| What to do |
When you reach the line containing "61 416 2506" in the data below, begin returning lines exactly as written, and stop once the line containing "26 148 1.48" has been returned.

| Extracted material |
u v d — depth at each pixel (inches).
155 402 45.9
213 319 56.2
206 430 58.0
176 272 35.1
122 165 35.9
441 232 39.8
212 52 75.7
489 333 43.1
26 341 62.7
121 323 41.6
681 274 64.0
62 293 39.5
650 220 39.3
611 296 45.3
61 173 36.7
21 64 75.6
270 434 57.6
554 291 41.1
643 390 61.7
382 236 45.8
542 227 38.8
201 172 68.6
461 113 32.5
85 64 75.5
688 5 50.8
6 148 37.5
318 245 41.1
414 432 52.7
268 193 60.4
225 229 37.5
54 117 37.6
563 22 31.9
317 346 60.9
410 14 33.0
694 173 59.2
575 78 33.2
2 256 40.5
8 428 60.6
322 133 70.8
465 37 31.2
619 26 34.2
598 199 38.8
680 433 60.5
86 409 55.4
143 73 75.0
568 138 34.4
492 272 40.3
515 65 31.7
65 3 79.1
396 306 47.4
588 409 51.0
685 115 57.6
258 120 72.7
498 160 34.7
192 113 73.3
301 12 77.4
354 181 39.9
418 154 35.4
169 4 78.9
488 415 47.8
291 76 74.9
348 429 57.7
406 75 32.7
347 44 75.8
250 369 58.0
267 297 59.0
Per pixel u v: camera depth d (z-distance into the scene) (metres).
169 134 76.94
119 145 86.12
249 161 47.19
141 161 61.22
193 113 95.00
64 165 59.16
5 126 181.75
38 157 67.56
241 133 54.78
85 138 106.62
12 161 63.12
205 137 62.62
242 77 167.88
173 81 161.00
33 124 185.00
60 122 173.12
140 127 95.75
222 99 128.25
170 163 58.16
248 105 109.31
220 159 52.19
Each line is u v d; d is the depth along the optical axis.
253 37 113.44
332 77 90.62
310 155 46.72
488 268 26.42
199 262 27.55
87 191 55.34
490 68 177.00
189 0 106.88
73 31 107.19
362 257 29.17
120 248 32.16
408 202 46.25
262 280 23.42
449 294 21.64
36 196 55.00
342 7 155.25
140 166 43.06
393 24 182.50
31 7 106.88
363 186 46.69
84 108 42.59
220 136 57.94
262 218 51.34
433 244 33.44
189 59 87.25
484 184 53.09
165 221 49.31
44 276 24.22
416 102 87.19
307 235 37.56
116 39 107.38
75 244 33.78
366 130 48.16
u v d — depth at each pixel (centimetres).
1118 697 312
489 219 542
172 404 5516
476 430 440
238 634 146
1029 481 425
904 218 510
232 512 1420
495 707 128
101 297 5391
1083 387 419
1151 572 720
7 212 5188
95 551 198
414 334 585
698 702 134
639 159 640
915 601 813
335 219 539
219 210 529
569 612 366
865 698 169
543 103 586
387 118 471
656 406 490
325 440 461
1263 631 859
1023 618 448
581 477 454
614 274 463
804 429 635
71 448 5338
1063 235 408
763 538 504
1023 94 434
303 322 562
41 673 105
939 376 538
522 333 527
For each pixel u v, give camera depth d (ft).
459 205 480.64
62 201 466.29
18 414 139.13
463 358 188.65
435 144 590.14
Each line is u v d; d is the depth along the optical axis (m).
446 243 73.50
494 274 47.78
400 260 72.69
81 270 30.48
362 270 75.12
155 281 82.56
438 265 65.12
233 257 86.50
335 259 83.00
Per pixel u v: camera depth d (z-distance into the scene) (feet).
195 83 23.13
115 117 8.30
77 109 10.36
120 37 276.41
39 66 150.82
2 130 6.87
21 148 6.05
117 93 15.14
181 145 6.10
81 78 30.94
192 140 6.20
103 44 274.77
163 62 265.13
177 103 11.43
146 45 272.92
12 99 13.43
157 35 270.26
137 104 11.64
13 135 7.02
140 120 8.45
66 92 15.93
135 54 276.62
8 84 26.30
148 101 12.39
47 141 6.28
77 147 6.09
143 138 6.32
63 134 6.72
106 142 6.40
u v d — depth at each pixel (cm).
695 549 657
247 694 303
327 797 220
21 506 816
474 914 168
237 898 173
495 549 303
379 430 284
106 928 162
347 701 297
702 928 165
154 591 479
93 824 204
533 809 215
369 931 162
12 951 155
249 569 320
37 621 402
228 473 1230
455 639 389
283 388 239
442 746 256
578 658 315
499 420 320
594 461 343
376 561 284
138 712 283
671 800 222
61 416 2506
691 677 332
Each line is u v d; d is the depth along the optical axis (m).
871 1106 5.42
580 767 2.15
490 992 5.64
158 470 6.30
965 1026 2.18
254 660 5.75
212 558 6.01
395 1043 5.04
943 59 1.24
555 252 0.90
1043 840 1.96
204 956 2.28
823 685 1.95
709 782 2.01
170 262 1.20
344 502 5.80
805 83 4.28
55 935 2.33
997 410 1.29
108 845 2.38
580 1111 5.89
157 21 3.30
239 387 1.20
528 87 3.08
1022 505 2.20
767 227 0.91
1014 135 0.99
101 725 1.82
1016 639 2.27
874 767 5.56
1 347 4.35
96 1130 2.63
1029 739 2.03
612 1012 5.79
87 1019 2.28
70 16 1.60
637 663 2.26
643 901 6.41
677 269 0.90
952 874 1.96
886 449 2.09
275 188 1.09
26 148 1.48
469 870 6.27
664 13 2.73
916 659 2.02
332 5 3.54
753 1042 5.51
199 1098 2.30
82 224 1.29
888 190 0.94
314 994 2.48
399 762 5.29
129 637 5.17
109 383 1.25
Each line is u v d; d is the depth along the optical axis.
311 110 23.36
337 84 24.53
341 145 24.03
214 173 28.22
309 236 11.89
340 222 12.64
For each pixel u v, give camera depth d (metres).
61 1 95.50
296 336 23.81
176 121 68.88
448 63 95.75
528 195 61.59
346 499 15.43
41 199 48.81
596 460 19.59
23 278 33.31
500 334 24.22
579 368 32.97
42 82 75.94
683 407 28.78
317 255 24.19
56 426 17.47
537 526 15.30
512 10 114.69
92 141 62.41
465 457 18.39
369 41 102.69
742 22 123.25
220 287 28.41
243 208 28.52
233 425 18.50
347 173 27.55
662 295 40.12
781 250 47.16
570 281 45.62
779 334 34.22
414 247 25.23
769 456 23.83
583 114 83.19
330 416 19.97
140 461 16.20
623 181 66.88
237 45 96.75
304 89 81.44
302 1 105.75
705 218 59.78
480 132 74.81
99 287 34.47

| Result for this exercise |
61 416 2506
691 677 332
Each line is u v d; d is the depth along the optical axis (m).
871 1106 5.42
580 767 2.15
490 992 5.64
158 470 6.30
965 1026 2.18
254 660 5.75
212 558 6.01
395 1043 5.04
943 59 1.24
555 252 0.90
1043 840 1.96
204 956 2.28
823 685 1.95
709 782 2.01
170 262 1.20
344 502 5.80
805 83 4.28
55 935 2.33
997 410 1.29
108 845 2.38
580 1111 5.89
157 21 3.30
239 387 1.20
528 87 3.08
1022 505 2.20
767 227 0.91
1014 135 0.99
101 725 1.82
1016 639 2.27
874 767 5.56
1 347 4.35
96 1130 2.63
1029 739 2.03
612 1012 5.79
87 1019 2.28
70 16 1.60
637 663 2.26
643 901 6.41
677 269 0.90
952 874 1.96
886 449 2.09
275 188 1.09
26 148 1.48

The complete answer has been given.